Concerning the Bill:
- The law proposes the creation of a national registry and registration body for all clinics and medical professionals working in the field.
- It will aid in the maintenance of a database of all clinics and medical personnel in the field.
- To make the registration procedure easier, state governments will appoint registration authorities.
- The registration will be valid for five years, with the option to renew for another five.
Control ART Services:
- It aims to regulate and monitor Assisted Reproductive Technology (ART) clinics and banks, as well as to avoid misuse and to follow safe and ethical procedures.
- The bill recommends that a national board be established.
- The board will establish minimum requirements for clinics and banks in terms of physical infrastructure, laboratory, diagnostic equipment, and professional manpower.
- It also wants harsh punishment for individuals who engage in sex selection, the sale of human embryos or gametes, or those who are caught running agencies, rackets, or organisations that engage in such procedures in violation of the law.
- For first-time offenders, a penalty of between Rs. 5 lakhs and Rs. 10 lakhs may be imposed.
- Punishable by imprisonment for a period of eight to twelve years and a fine of between Rs. ten and Rs. twenty lakh.
- Any clinic or bank that advertises or offers sex-selective ART is subject to a sentence of five to ten years in prison, a fine of Rs. 10 lakh to Rs. 25 lakh, or both.
Protocols must be standardised:
- There are numerous such ART facilities that operate without regulation, posing a risk to the health of people who undergo the process.
- If there is no regulation, unethical behaviour will become more prevalent.
- Women and children must be protected.
- An insurance policy is required for the oocyte (a cell in the ovary) donor.
- The implantation of many embryos must be regulated, and children born through ART must be protected.
- Accessibility Discrimination: The Bill enables a married heterosexual couple and a woman above the age of marriage to use ARTs, but not single men, cohabiting heterosexual couples, or LGBTQ+ persons and couples.
- Redundancy: Both the Surrogacy and the ART Bills will create various registration bodies, resulting in duplication or, worse, a lack of regulation.
- Surrogacy clinics, for example, are not obligated to register surrogacy to the National Registry.
- Article 14 of India's constitution is violated by the bill, which is also silent on children's rights.
- Equality before the law and equal protection under the law cannot be denied to anyone in India, according to Article 14.

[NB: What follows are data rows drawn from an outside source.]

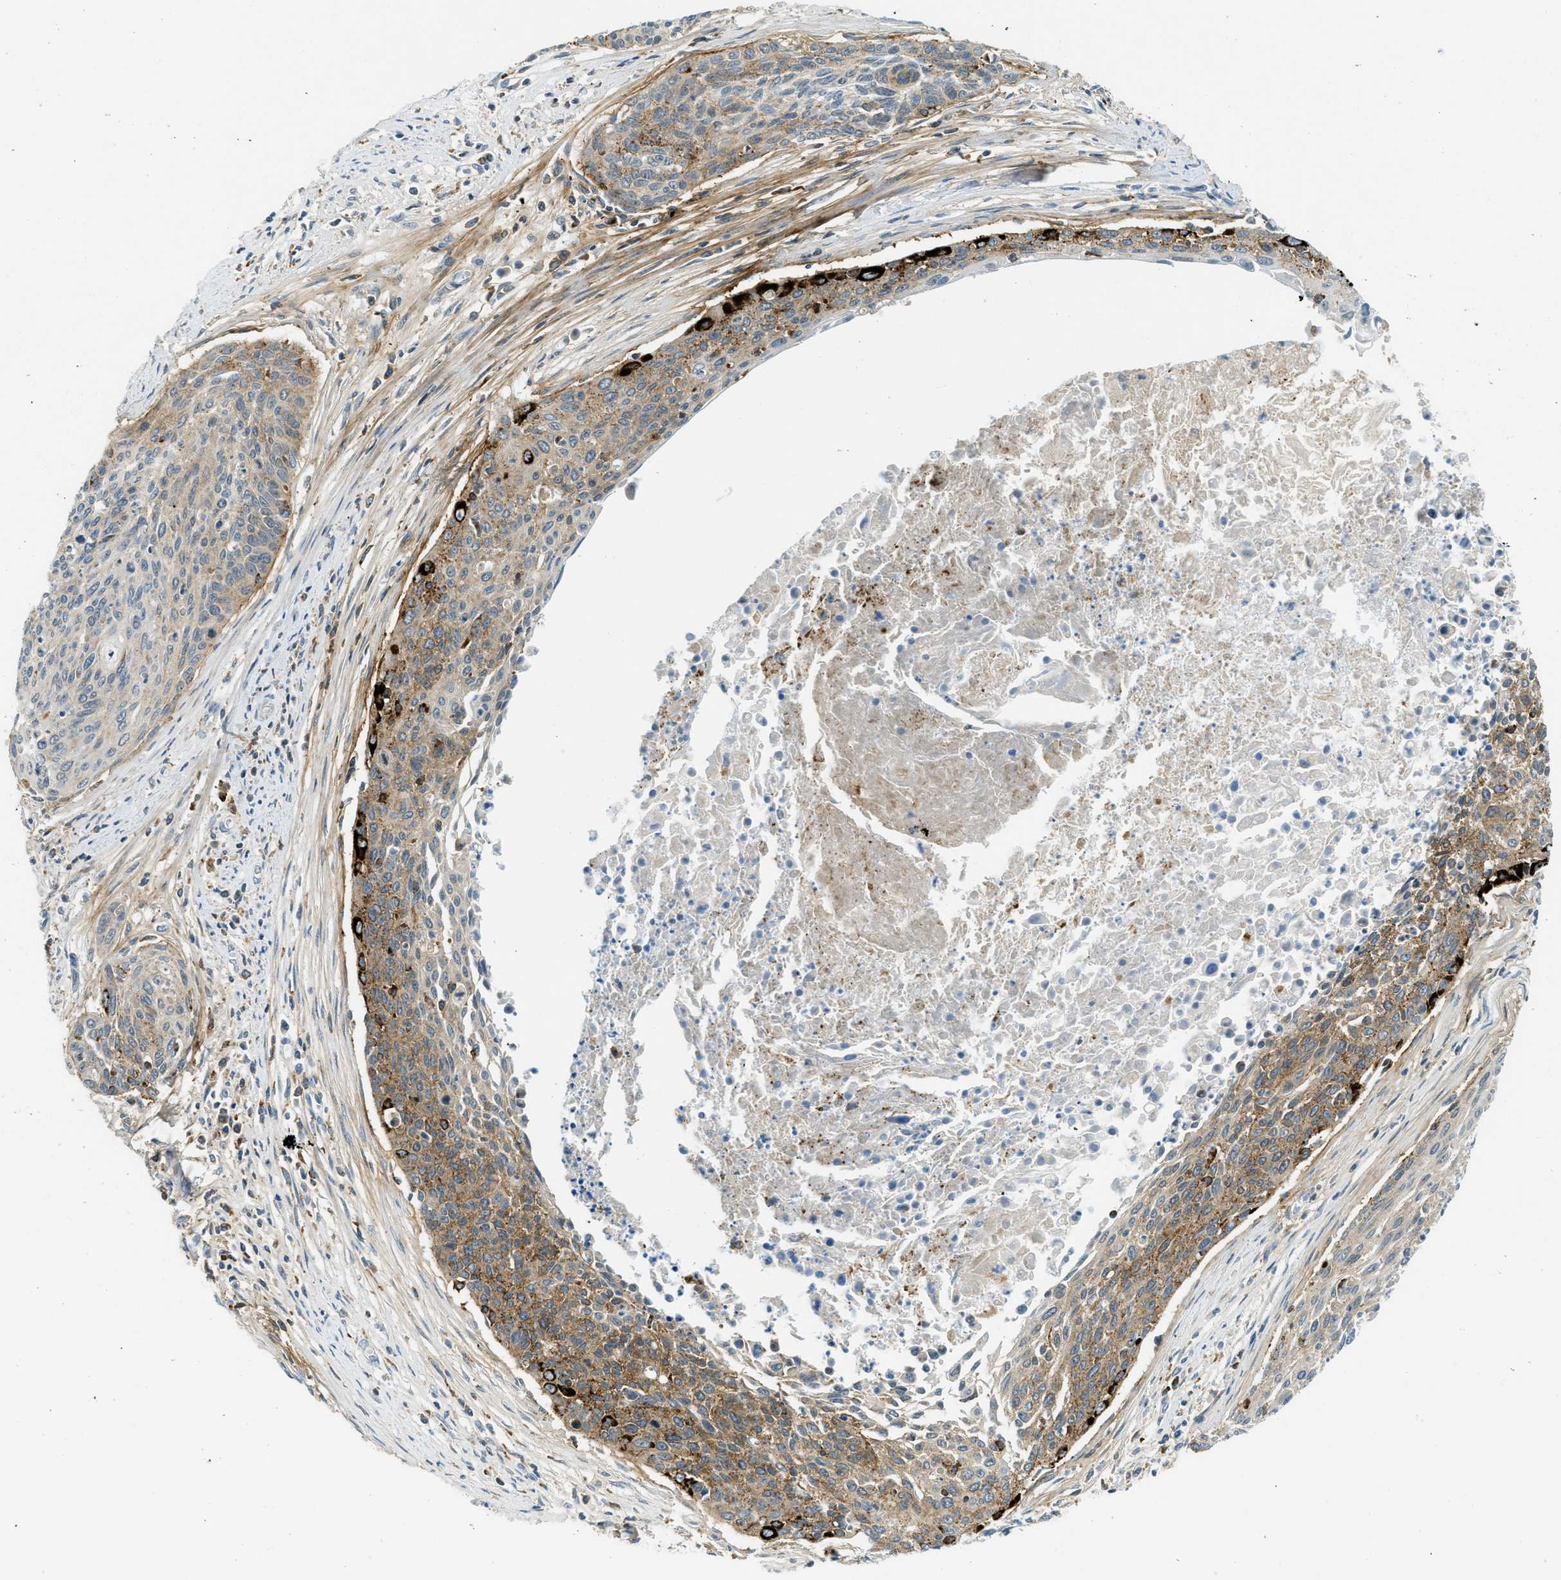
{"staining": {"intensity": "moderate", "quantity": ">75%", "location": "cytoplasmic/membranous"}, "tissue": "cervical cancer", "cell_type": "Tumor cells", "image_type": "cancer", "snomed": [{"axis": "morphology", "description": "Squamous cell carcinoma, NOS"}, {"axis": "topography", "description": "Cervix"}], "caption": "This micrograph shows immunohistochemistry staining of human cervical squamous cell carcinoma, with medium moderate cytoplasmic/membranous staining in about >75% of tumor cells.", "gene": "PLBD2", "patient": {"sex": "female", "age": 55}}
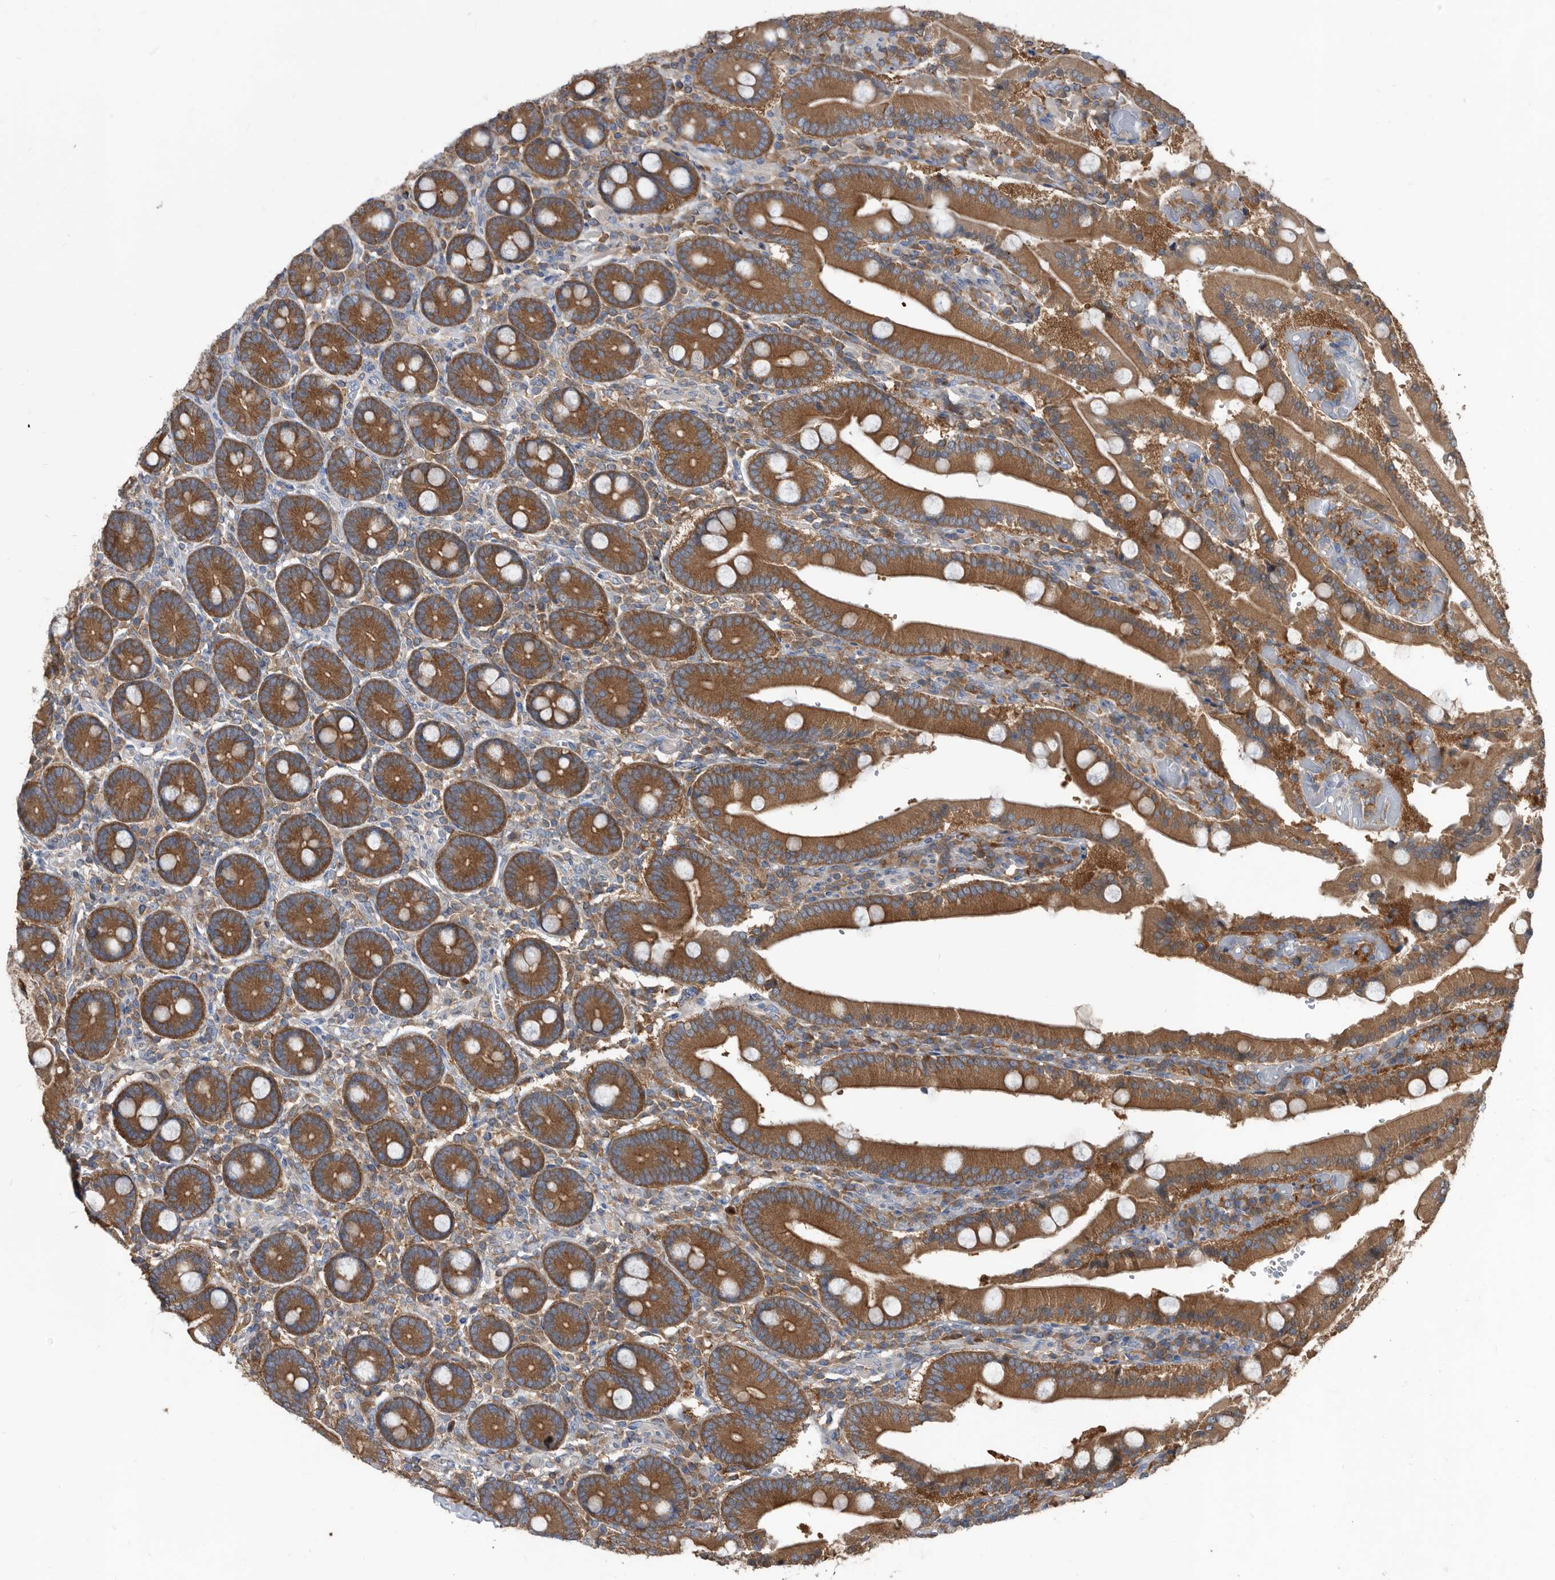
{"staining": {"intensity": "strong", "quantity": ">75%", "location": "cytoplasmic/membranous"}, "tissue": "duodenum", "cell_type": "Glandular cells", "image_type": "normal", "snomed": [{"axis": "morphology", "description": "Normal tissue, NOS"}, {"axis": "topography", "description": "Duodenum"}], "caption": "The photomicrograph displays immunohistochemical staining of normal duodenum. There is strong cytoplasmic/membranous positivity is present in about >75% of glandular cells.", "gene": "APEH", "patient": {"sex": "female", "age": 62}}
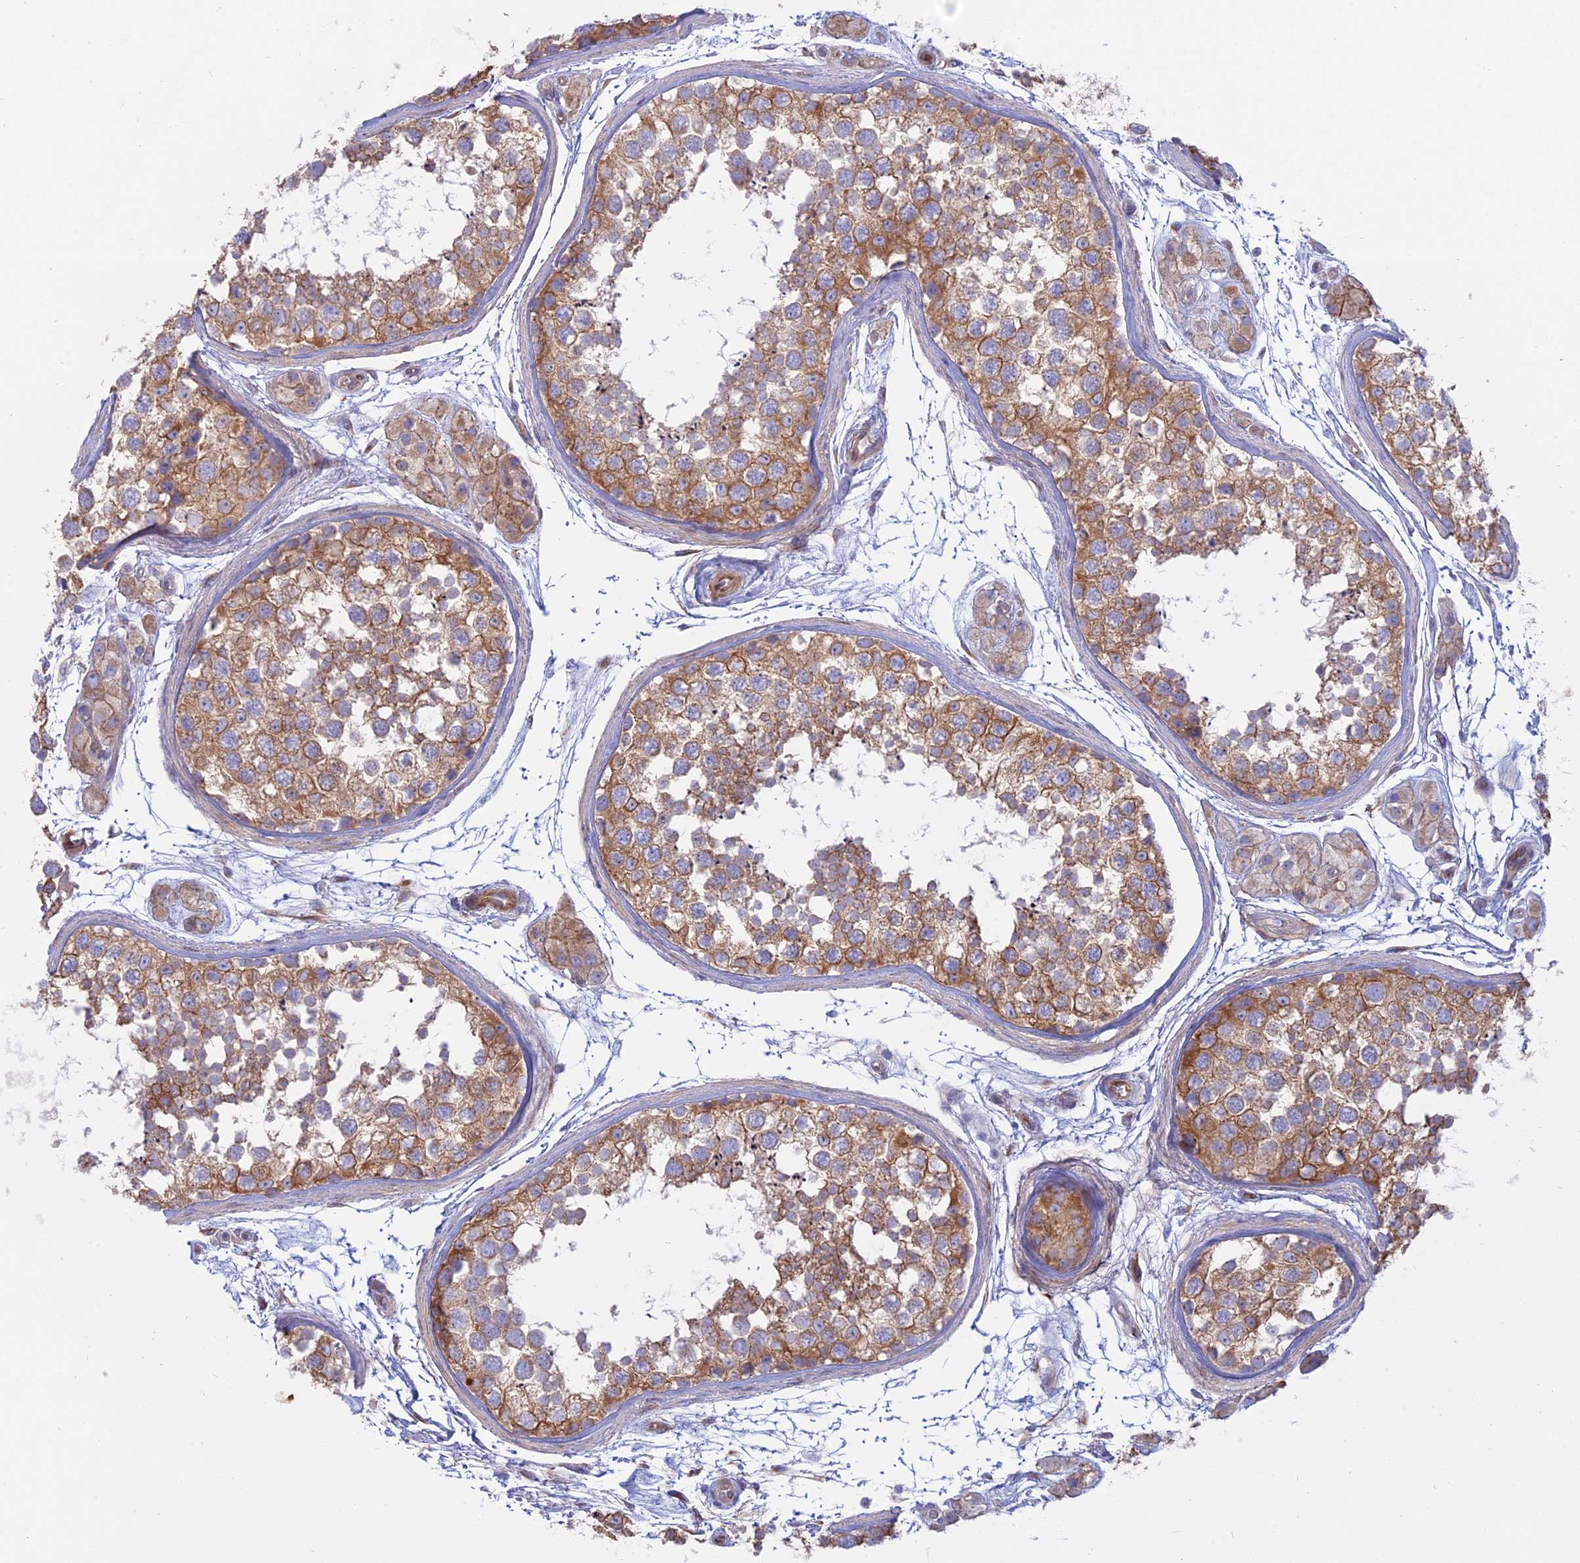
{"staining": {"intensity": "moderate", "quantity": ">75%", "location": "cytoplasmic/membranous"}, "tissue": "testis", "cell_type": "Cells in seminiferous ducts", "image_type": "normal", "snomed": [{"axis": "morphology", "description": "Normal tissue, NOS"}, {"axis": "topography", "description": "Testis"}], "caption": "An immunohistochemistry micrograph of benign tissue is shown. Protein staining in brown highlights moderate cytoplasmic/membranous positivity in testis within cells in seminiferous ducts. (Stains: DAB (3,3'-diaminobenzidine) in brown, nuclei in blue, Microscopy: brightfield microscopy at high magnification).", "gene": "MYO5B", "patient": {"sex": "male", "age": 56}}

- Cost of Services: The procedure's cost should be closely monitored so that even the poor can benefit from it.
About ART (Assisted Reproductive Technology):
- Infertility is treated with ART.
- Fertility therapies that work with both a woman's egg and a man's sperm are included.
- It creates embryos by extracting eggs from a woman's body and mixing them with sperm.
- After that, the embryos are implanted back into the woman's body.
- The most popular and efficient type of ART is in vitro fertilisation (IVF).
- Donor eggs, donor sperm, and previously frozen embryos are sometimes used in ART operations.
- It may also involve the use of a surrogate mother.
- Ethics committees must be present at Way Forward Clinics, and mandated counselling services must be separate from them.
- Prior versions of the Bill restricted embryonic research, which must be reinstated, and definitions of "couple," "infertility," "ART clinics," and "banks" must be synchronised between the Bill and the Surrogacy (Regulation) Bill.
- All ART entities shall be obligated by the national interest, cordial relations with other states, public order, decency, and morality as directed by federal and state governments.
- Before affecting millions of people, all of the constitutional, medico-legal, ethical, and regulatory concerns highlighted by the Bill must be thoroughly examined.